The Johns Hopkins Gazette: February 8, 1999
Feb. 8, 1999
VOL. 28, NO. 21

  

In Brief

Johns Hopkins Gazette Online Edition

National conference set on African Americans and AIDS

The 1999 National Conference on AIDS and African Americans, co-sponsored by the School of Medicine and the first gathering of its kind, will be held Feb. 25 and 26 at the Renaissance Washington D.C. Hotel. Six hundred physicians and public health professionals will hear about goals for, and obstacles to, dealing with the AIDS epidemic in America's African American communities.

Secretary of Health and Human Services Donna Shalala and Surgeon General David Satcher are scheduled to open the conference, which will pull together the latest research on clinical management, epidemiology and social and policy issues.

Among the Hopkins faculty presenting research will be John G. Bartlett and Joel E. Gallant, who will speak about cutting-edge therapeutic strategies; Jonathan Zenilman, who will cover the connection between HIV and other sexually transmitted diseases; and Glenn Treisman, an expert in delivering psychiatric care to HIV-infected patients.

The conference, whose other sponsors include the U.S. Department of Health and Human Services and Bristol-Myers Squibb, quickly sold out all 600 spots but can be seen and heard on the Internet at http://www.hopkins-aids.edu.


APL proposal selected by NASA for feasibility study

The Auroral Multiscale Midex Mission, a proposal submitted by a team of institutions led by the Applied Physics Laboratory, has been selected as one of five candidates for NASA's medium-class Explorer Program, which is designed for physics and astronomy missions in support of NASA's Office of Space Science themes. APL will now receive $350,000 to conduct a four-month implementation feasibility study, which will be presented to NASA in June.

AMM will study the interaction between Earth's atmosphere and its nearby space environment. The mission would involve the placing of a closely spaced formation of four identical satellites into a near-polar orbit, enabling more accurate measurements of electric currents, auroral features and other aspects of the interaction.

"Our goal is to achieve comprehensive understanding of how the Earth's space environment--the magnetosphere--interacts electrically with the Earth's upper atmosphere and ionosphere to generate the beautifully complex northern and southern auroral lights," explains Barry H. Mauk, the project leader at APL and a magnetospheric physicist. "Our multiple-satellite, formation-flying approach would provide, for the first time, the tools needed to understand how the magnetosphere generates the electrical currents, how those currents are modified and channeled to the polar regions of the Earth's upper atmosphere and what the consequences are to the atmosphere and space. These processes are fundamental to many planetary and astrophysical environments and have practical consequences for large-scale ground and space-based engineering infrastructures on Earth, such as those concerned with power distribution, communications and navigation."

After its review of the feasibility studies, NASA will select two of the five mission proposals for full development as the third and fourth MIDEX flights. The selection is expected in September.


Appearance by Tony winner Julie Taymor is postponed

Because of the demands of her new feature film, Titus, to be released next year, Julie Taymor, the Tony Award-winning director/designer of the Broadway hit The Lion King, has postponed her presentation "Playing With Fire: The Art of Julie Taymor," originally scheduled for Saturday, March 6, in Shriver Hall. The new date will be announced. For more information about tickets, call 410-516-7157.

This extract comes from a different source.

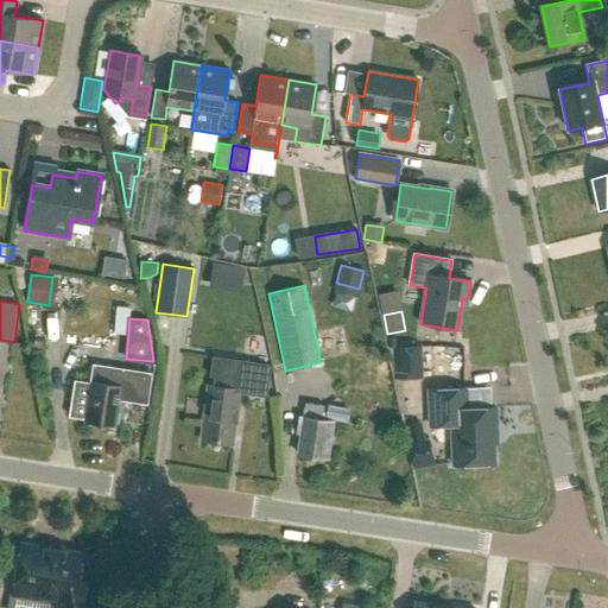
[(398,346),(399,379),(425,378),(424,344),(398,346)]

Odyssey goes behind the scenes of upcoming Peabody opera

On the eve of Peabody's Feb. 25 world premiere of Where Angels Fear to Tread, a new three-act opera based on the novel by E.M. Forster, the School of Continuing Studies' Odyssey Program is giving a behind-the-scenes look at the performance. The lecture will be from 7:30 to 9 p.m. on Feb. 10 at Shaffer Hall, Homewood.

The program is intended for those who wish to know how an opera gets written, how a libretto differs from the book on which it is based and just what goes into staging an opera. On hand will be librettist Royer Brunyate, composer Mark Lanz Weiser, Peabody faculty members and performers.